[Before-and-after change data]
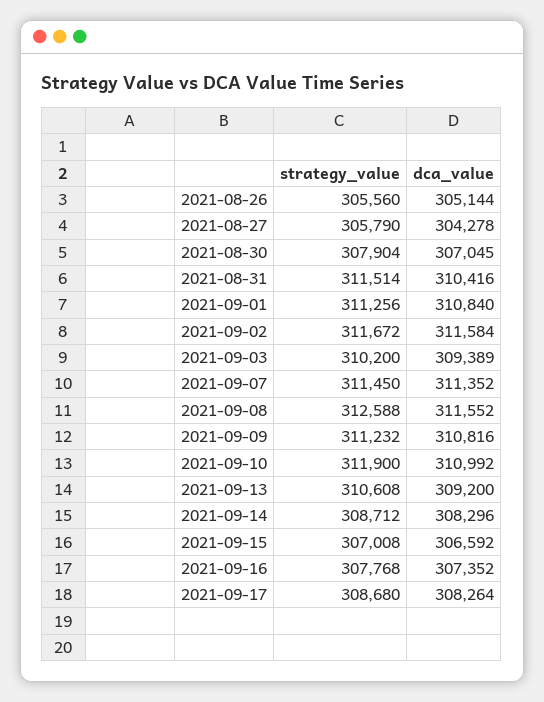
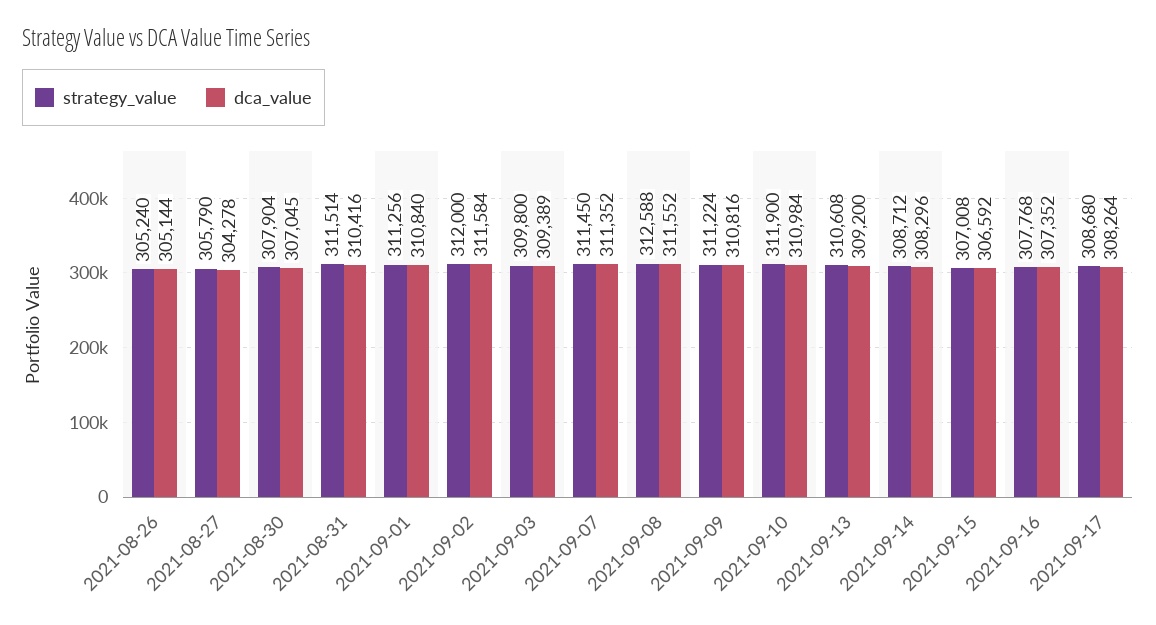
  {
    "strategy_value": {
-     "2021-08-26": 305560,
+     "2021-08-26": 305240,
      "2021-08-27": 305790,
      "2021-08-30": 307904,
      "2021-08-31": 311514,
      "2021-09-01": 311256,
-     "2021-09-02": 311672,
+     "2021-09-02": 312000,
-     "2021-09-03": 310200,
+     "2021-09-03": 309800,
      "2021-09-07": 311450,
      "2021-09-08": 312588,
-     "2021-09-09": 311232,
+     "2021-09-09": 311224,
      "2021-09-10": 311900,
      "2021-09-13": 310608,
      "2021-09-14": 308712,
      "2021-09-15": 307008,
      "2021-09-16": 307768,
      "2021-09-17": 308680
    },
    "dca_value": {
      "2021-08-26": 305144,
      "2021-08-27": 304278,
      "2021-08-30": 307045,
      "2021-08-31": 310416,
      "2021-09-01": 310840,
      "2021-09-02": 311584,
      "2021-09-03": 309389,
      "2021-09-07": 311352,
      "2021-09-08": 311552,
      "2021-09-09": 310816,
-     "2021-09-10": 310992,
+     "2021-09-10": 310984,
      "2021-09-13": 309200,
      "2021-09-14": 308296,
      "2021-09-15": 306592,
      "2021-09-16": 307352,
      "2021-09-17": 308264
    }
  }

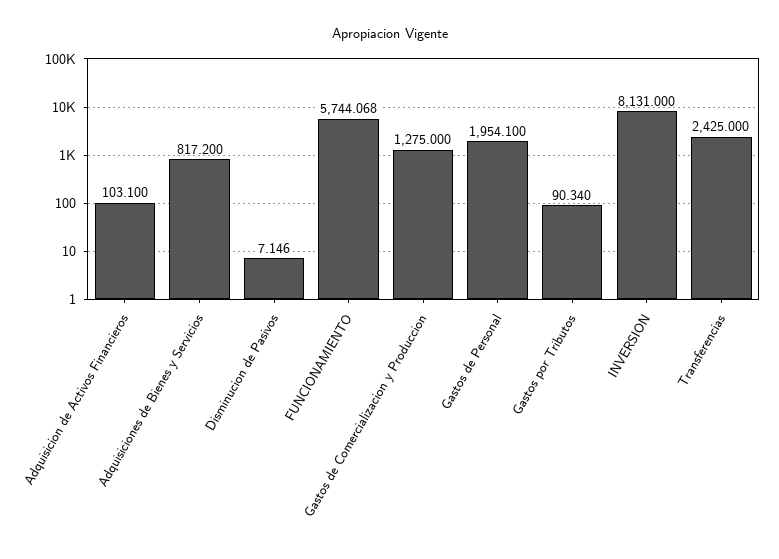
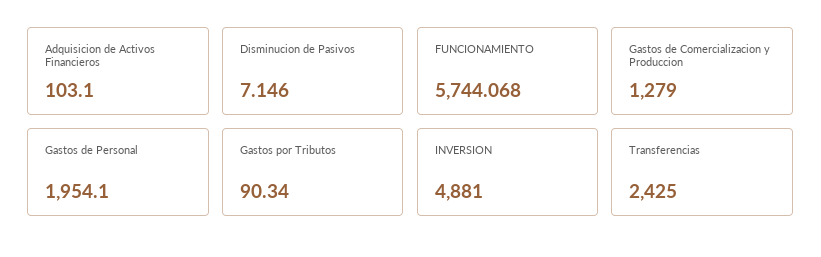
  {
    "Adquisicion de Activos Financieros": 103.1,
-   "Adquisiciones de Bienes y Servicios": 817.2,
    "Disminucion de Pasivos": 7.146,
    "FUNCIONAMIENTO": 5744.068,
-   "Gastos de Comercializacion y Produccion": 1275,
+   "Gastos de Comercializacion y Produccion": 1279,
    "Gastos de Personal": 1954.1,
    "Gastos por Tributos": 90.34,
-   "INVERSION": 8131,
+   "INVERSION": 4881,
    "Transferencias": 2425
  }

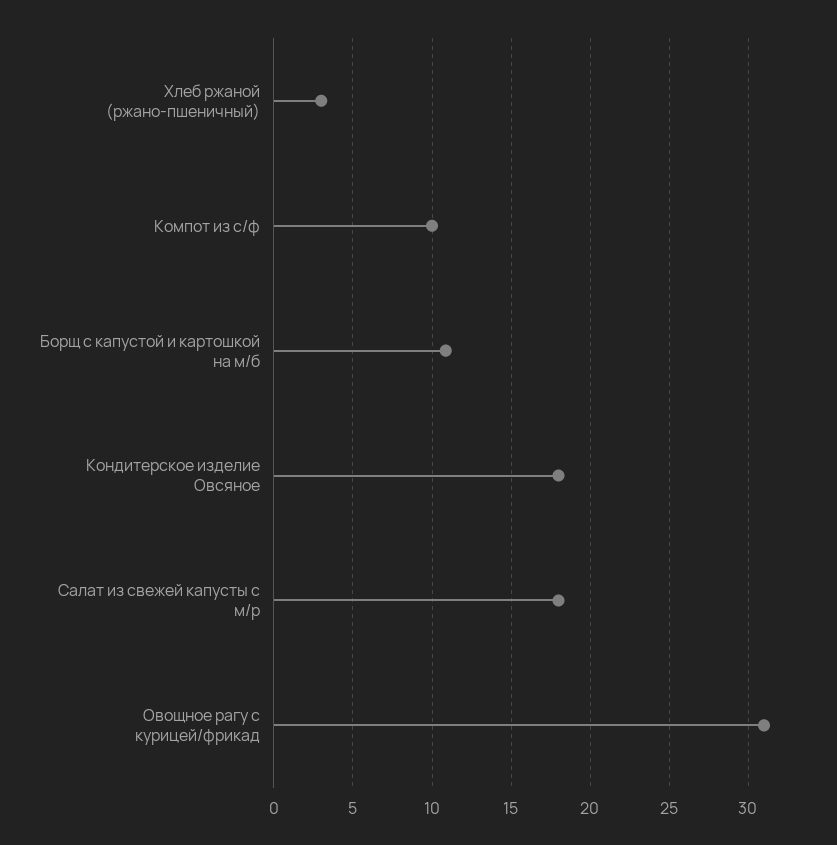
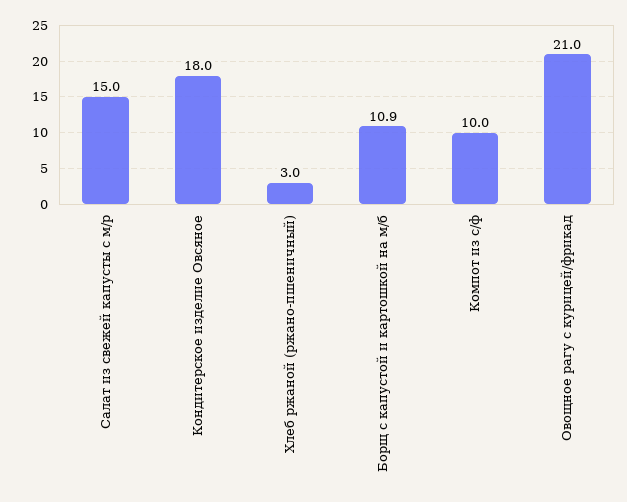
  {
    "Хлеб ржаной (ржано-пшеничный)": 3,
    "Компот из с/ф": 10,
    "Борщ с капустой и картошкой на м/б": 10.9,
    "Кондитерское изделие Овсяное": 18,
-   "Салат из свежей капусты с м/р": 18,
+   "Салат из свежей капусты с м/р": 15,
-   "Овощное рагу с курицей/фрикад": 31
+   "Овощное рагу с курицей/фрикад": 21
  }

- Your instructions -
The reply should repeat the data in full, exactly as given, and contain no pictures.

- Answer below -
  {
    "strategy_value": {
-     "2021-08-26": 305560,
+     "2021-08-26": 305240,
      "2021-08-27": 305790,
      "2021-08-30": 307904,
      "2021-08-31": 311514,
      "2021-09-01": 311256,
-     "2021-09-02": 311672,
+     "2021-09-02": 312000,
-     "2021-09-03": 310200,
+     "2021-09-03": 309800,
      "2021-09-07": 311450,
      "2021-09-08": 312588,
-     "2021-09-09": 311232,
+     "2021-09-09": 311224,
      "2021-09-10": 311900,
      "2021-09-13": 310608,
      "2021-09-14": 308712,
      "2021-09-15": 307008,
      "2021-09-16": 307768,
      "2021-09-17": 308680
    },
    "dca_value": {
      "2021-08-26": 305144,
      "2021-08-27": 304278,
      "2021-08-30": 307045,
      "2021-08-31": 310416,
      "2021-09-01": 310840,
      "2021-09-02": 311584,
      "2021-09-03": 309389,
      "2021-09-07": 311352,
      "2021-09-08": 311552,
      "2021-09-09": 310816,
-     "2021-09-10": 310992,
+     "2021-09-10": 310984,
      "2021-09-13": 309200,
      "2021-09-14": 308296,
      "2021-09-15": 306592,
      "2021-09-16": 307352,
      "2021-09-17": 308264
    }
  }

  {
    "Adquisicion de Activos Financieros": 103.1,
-   "Adquisiciones de Bienes y Servicios": 817.2,
    "Disminucion de Pasivos": 7.146,
    "FUNCIONAMIENTO": 5744.068,
-   "Gastos de Comercializacion y Produccion": 1275,
+   "Gastos de Comercializacion y Produccion": 1279,
    "Gastos de Personal": 1954.1,
    "Gastos por Tributos": 90.34,
-   "INVERSION": 8131,
+   "INVERSION": 4881,
    "Transferencias": 2425
  }

  {
    "Хлеб ржаной (ржано-пшеничный)": 3,
    "Компот из с/ф": 10,
    "Борщ с капустой и картошкой на м/б": 10.9,
    "Кондитерское изделие Овсяное": 18,
-   "Салат из свежей капусты с м/р": 18,
+   "Салат из свежей капусты с м/р": 15,
-   "Овощное рагу с курицей/фрикад": 31
+   "Овощное рагу с курицей/фрикад": 21
  }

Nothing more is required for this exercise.